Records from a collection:

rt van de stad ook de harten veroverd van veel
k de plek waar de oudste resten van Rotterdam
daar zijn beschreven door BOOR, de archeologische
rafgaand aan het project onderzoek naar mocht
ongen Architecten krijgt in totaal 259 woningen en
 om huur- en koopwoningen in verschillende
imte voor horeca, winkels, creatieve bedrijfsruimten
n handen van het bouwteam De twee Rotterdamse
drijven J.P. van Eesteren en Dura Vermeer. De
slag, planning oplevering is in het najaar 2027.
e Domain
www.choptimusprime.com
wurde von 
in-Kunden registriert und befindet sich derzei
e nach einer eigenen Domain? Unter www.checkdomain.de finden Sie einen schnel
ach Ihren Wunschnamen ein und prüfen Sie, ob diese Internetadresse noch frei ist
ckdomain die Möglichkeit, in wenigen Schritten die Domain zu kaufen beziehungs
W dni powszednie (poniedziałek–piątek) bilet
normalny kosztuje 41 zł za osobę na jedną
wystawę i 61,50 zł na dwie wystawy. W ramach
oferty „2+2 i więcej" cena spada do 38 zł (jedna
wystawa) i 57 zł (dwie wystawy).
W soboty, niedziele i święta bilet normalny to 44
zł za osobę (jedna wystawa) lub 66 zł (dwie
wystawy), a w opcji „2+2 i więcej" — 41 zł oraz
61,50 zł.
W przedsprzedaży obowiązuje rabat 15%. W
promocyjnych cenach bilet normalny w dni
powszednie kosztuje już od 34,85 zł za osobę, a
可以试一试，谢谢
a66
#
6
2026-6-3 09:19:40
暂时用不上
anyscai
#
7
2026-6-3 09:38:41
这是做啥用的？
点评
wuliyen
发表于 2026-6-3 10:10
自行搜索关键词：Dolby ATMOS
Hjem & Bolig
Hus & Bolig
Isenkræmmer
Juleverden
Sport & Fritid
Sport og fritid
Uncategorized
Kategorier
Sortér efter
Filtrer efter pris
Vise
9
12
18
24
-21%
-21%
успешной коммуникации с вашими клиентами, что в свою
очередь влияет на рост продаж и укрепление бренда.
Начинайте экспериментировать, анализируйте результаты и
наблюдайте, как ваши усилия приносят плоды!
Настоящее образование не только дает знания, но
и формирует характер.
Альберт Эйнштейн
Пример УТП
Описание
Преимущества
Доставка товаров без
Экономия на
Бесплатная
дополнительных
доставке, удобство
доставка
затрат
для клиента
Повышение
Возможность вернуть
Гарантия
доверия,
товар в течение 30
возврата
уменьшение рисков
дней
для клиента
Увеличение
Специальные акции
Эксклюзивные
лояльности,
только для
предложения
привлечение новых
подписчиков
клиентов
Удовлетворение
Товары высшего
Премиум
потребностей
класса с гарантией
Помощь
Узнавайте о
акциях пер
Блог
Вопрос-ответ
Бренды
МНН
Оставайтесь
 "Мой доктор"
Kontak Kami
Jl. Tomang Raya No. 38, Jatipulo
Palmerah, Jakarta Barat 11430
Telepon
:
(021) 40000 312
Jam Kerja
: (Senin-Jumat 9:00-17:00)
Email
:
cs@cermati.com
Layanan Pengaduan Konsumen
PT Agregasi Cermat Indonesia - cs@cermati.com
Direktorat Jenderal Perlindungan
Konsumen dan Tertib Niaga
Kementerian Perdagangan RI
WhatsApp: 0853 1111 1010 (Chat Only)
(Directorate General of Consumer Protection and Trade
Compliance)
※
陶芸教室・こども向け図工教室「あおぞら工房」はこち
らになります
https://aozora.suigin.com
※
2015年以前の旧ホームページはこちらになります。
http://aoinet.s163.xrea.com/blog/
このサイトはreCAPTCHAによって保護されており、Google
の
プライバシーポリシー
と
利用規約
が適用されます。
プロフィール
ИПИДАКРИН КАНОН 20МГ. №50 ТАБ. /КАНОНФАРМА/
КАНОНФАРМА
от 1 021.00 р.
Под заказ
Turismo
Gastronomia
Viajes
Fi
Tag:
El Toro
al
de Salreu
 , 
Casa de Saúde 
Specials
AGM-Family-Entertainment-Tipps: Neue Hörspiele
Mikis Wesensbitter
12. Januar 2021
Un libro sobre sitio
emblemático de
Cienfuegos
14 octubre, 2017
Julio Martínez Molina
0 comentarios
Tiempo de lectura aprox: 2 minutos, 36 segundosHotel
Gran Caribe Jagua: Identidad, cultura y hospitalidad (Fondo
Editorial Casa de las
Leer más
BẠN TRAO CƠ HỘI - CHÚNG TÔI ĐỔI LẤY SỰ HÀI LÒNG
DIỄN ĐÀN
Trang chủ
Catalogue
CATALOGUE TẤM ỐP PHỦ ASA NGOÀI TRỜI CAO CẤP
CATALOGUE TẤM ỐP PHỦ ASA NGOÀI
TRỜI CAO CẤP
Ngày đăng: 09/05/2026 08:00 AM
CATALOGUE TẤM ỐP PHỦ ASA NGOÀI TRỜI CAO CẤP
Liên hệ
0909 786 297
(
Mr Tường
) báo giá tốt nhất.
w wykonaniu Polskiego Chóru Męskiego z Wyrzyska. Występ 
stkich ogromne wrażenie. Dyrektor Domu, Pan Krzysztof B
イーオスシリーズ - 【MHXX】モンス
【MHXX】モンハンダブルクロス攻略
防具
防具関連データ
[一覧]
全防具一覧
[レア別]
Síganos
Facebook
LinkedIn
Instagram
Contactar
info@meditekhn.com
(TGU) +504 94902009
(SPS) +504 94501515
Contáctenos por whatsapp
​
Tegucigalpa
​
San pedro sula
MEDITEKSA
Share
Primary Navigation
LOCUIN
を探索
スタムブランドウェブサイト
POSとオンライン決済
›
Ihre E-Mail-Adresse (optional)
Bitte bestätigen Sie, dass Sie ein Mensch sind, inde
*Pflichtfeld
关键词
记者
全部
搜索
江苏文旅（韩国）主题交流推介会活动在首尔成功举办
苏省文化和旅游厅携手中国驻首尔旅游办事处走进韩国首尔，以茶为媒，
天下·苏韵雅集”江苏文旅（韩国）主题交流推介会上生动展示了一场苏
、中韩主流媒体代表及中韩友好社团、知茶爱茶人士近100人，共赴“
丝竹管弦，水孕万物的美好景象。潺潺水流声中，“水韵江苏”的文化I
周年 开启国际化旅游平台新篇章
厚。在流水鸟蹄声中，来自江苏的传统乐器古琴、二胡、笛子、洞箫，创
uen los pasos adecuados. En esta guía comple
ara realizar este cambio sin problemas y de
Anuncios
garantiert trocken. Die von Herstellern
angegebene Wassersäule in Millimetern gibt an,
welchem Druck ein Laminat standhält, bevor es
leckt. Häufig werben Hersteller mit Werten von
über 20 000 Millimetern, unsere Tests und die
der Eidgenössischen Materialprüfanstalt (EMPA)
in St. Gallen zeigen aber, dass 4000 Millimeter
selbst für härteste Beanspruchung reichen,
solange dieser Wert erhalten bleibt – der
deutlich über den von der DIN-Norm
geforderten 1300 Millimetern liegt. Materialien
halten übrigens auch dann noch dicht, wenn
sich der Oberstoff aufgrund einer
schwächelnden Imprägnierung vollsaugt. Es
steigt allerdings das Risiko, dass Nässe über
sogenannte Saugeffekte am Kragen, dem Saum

§ **TASK DIRECTIONS**
Exactly the lines from the start of the entries through the one bearing "Товары высшего" are to be output, with both ends included.

§ **EXERCISE RESPONSE**
rt van de stad ook de harten veroverd van veel
k de plek waar de oudste resten van Rotterdam
daar zijn beschreven door BOOR, de archeologische
rafgaand aan het project onderzoek naar mocht
ongen Architecten krijgt in totaal 259 woningen en
 om huur- en koopwoningen in verschillende
imte voor horeca, winkels, creatieve bedrijfsruimten
n handen van het bouwteam De twee Rotterdamse
drijven J.P. van Eesteren en Dura Vermeer. De
slag, planning oplevering is in het najaar 2027.
e Domain
www.choptimusprime.com
wurde von 
in-Kunden registriert und befindet sich derzei
e nach einer eigenen Domain? Unter www.checkdomain.de finden Sie einen schnel
ach Ihren Wunschnamen ein und prüfen Sie, ob diese Internetadresse noch frei ist
ckdomain die Möglichkeit, in wenigen Schritten die Domain zu kaufen beziehungs
W dni powszednie (poniedziałek–piątek) bilet
normalny kosztuje 41 zł za osobę na jedną
wystawę i 61,50 zł na dwie wystawy. W ramach
oferty „2+2 i więcej" cena spada do 38 zł (jedna
wystawa) i 57 zł (dwie wystawy).
W soboty, niedziele i święta bilet normalny to 44
zł za osobę (jedna wystawa) lub 66 zł (dwie
wystawy), a w opcji „2+2 i więcej" — 41 zł oraz
61,50 zł.
W przedsprzedaży obowiązuje rabat 15%. W
promocyjnych cenach bilet normalny w dni
powszednie kosztuje już od 34,85 zł za osobę, a
可以试一试，谢谢
a66
#
6
2026-6-3 09:19:40
暂时用不上
anyscai
#
7
2026-6-3 09:38:41
这是做啥用的？
点评
wuliyen
发表于 2026-6-3 10:10
自行搜索关键词：Dolby ATMOS
Hjem & Bolig
Hus & Bolig
Isenkræmmer
Juleverden
Sport & Fritid
Sport og fritid
Uncategorized
Kategorier
Sortér efter
Filtrer efter pris
Vise
9
12
18
24
-21%
-21%
успешной коммуникации с вашими клиентами, что в свою
очередь влияет на рост продаж и укрепление бренда.
Начинайте экспериментировать, анализируйте результаты и
наблюдайте, как ваши усилия приносят плоды!
Настоящее образование не только дает знания, но
и формирует характер.
Альберт Эйнштейн
Пример УТП
Описание
Преимущества
Доставка товаров без
Экономия на
Бесплатная
дополнительных
доставке, удобство
доставка
затрат
для клиента
Повышение
Возможность вернуть
Гарантия
доверия,
товар в течение 30
возврата
уменьшение рисков
дней
для клиента
Увеличение
Специальные акции
Эксклюзивные
лояльности,
только для
предложения
привлечение новых
подписчиков
клиентов
Удовлетворение
Товары высшего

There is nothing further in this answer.